Using the matrix R and Q along with chemical-chemical and protein-protein similarity networks as input, a weighted imputed neighborhood-regularized one-class collaborative filtering (winOCCF) algorithm developed by our group [33], was then applied to predict the binding profile of the given drug against the 9,685 targets. To reduce the impact of the potential false positives from the off-target prediction, a confidence weight could be supplied to quantify the uncertainty of the prediction. Thus, 3D-REMAP is robust to noisy data. Finally, atomic details of the prioritized drug-target interactions are analyzed for lead optimization using flexible protein-ligand docking. Because 3D-REMAP integrates chemoinformatics, SMAP, protein-ligand docking, and machine learning and is scalable to tens of thousands of protein targets on a genome scale, it may predict off-targets that are overlooked by protein structure-based approaches and other chemoinformatics methods [33, 34].

Protein kinases are predicted to be the off-target of PDE3 inhibitors

Among those off-targets predicted by 3D-REMAP, we focused on protein kinases, since a significant number of them are known to be associated with cancers. In addition, it is relatively easy to experimentally validate the predicted off-targets across human kinome. Levosimendan, a marketed drug in Europe and Asia for heart failure, was selected for the initial experimental validations because it shows better protein-ligand docking scores on kinases than the other four drugs (Table 1). The top three predicted kinase off-targets of levosimendan are CAMK2, RIOK1, and FLT3. Additional top-ranked predictions include RIOK3, MYLK4, LTK, CDK7, CDK8, DYR1B, GSK3A, GSK3B, and MAP3K5. The expectation values of all of these predictions are less than 1.0e-11.

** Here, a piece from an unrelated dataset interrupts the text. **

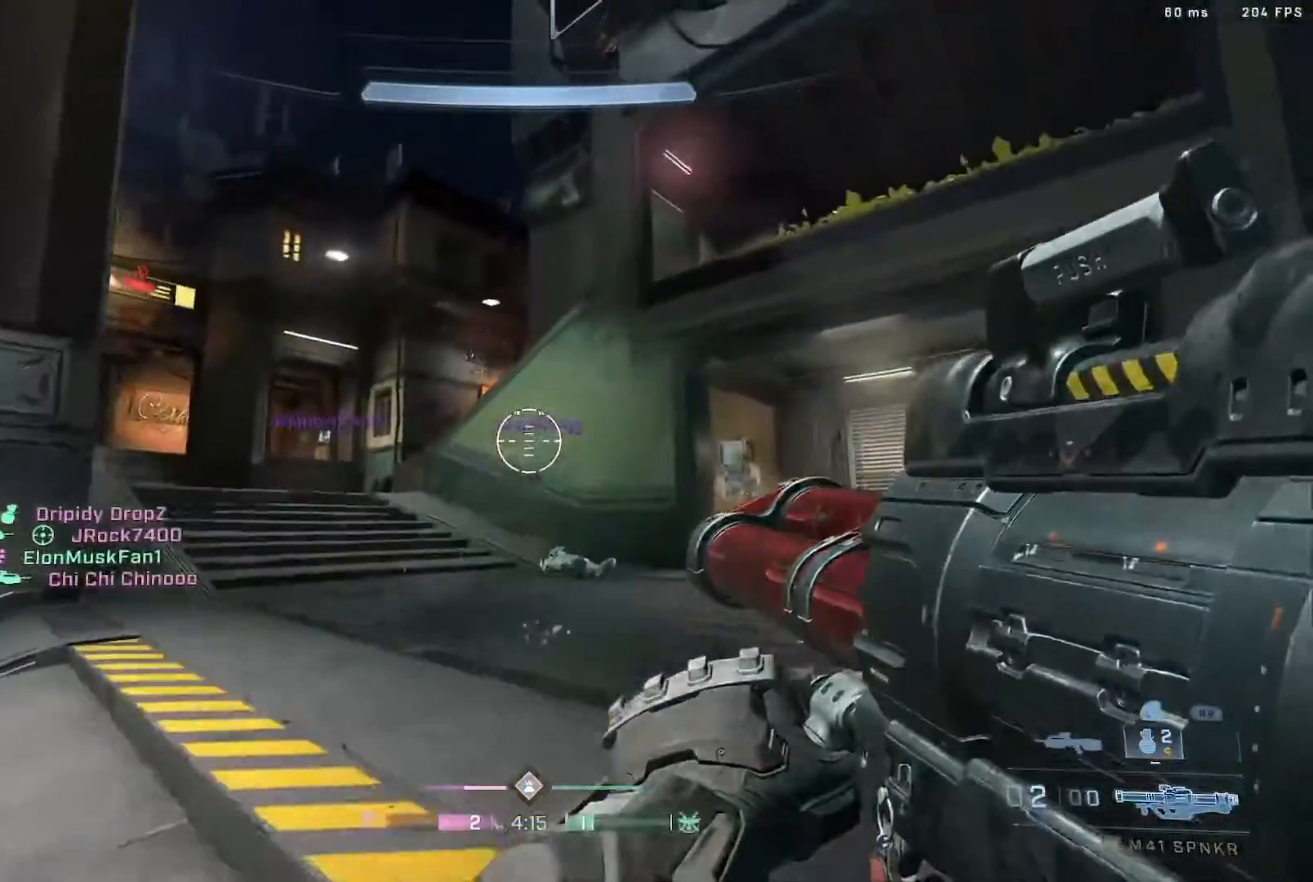
{"buttons": [], "left_stick": "right", "right_stick": "center", "events": [[183, "right_stick", "right"], [250, "left_stick", "right"], [350, "right_stick", "down"], [500, "right_stick", "center"]]}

RIOK1 and several other kinases are the off-targets of levosimendan

KinomeScan assay across 452 human kinases verified our computational prediction (S1 Table). RIOK1 is one of the strongest inhibited kinases by levosimendan. The percentage control of RIOK1 is 15.0 and 0.0 under the treatment of 10 μM and 100 μM of levosimendan, respectively. The dose-response curve further shows that the Kd of levosimendan against RIOK1 is 0.82 μM. RIOK3, the closest homolog of RIOK1, showed the similar binding strength as RIOK1. In addition, levosimendan also inhibits a number of other kinases besides RIOK1 and RIOK3. The percentage controls of five kinases: FLT3, MAP2K5, PIP5K1A, GAK, and KIT are less than 30.0 under the treatment of both 10 μM and 100 μM of levosimendan. Their distributions in the kinome tree is shown in Fig 2. Both FLT3 and KIT are tyrosine protein kinases. Their inhibitors have recently been approved for the treatment of Acute Myeloid Leukemia and other types of cancers, but a combination therapy is needed to overcome rapidly emerged drug resistance, thus improve patients’ drug responses [35, 36]. Other kinases inhibited by levosimendan belong to serine/threonine protein kinase family (RIOK1, RIOK3, GAK, and MAP2K5) and lipid kinase family (PIP5K1A). In addition to these 7 kinases, levosimendan can moderately inhibit other 29 kinases (percentage of control larger than 30.0 under 10 μM of treatment but less than 30.0 under 100 μM of treatment). As a result, levosimendan may modulate different cancer pathways from those by the tyrosine protein kinase inhibitors, and it could be a novel lead compound for a new anti-cancer therapy to overcome drug resistance of existing drugs or to target different types of cancers through polypharmacology or drug combination.

Fig 2

The distribution of kinase off-targets of levosimendan in the human kinome.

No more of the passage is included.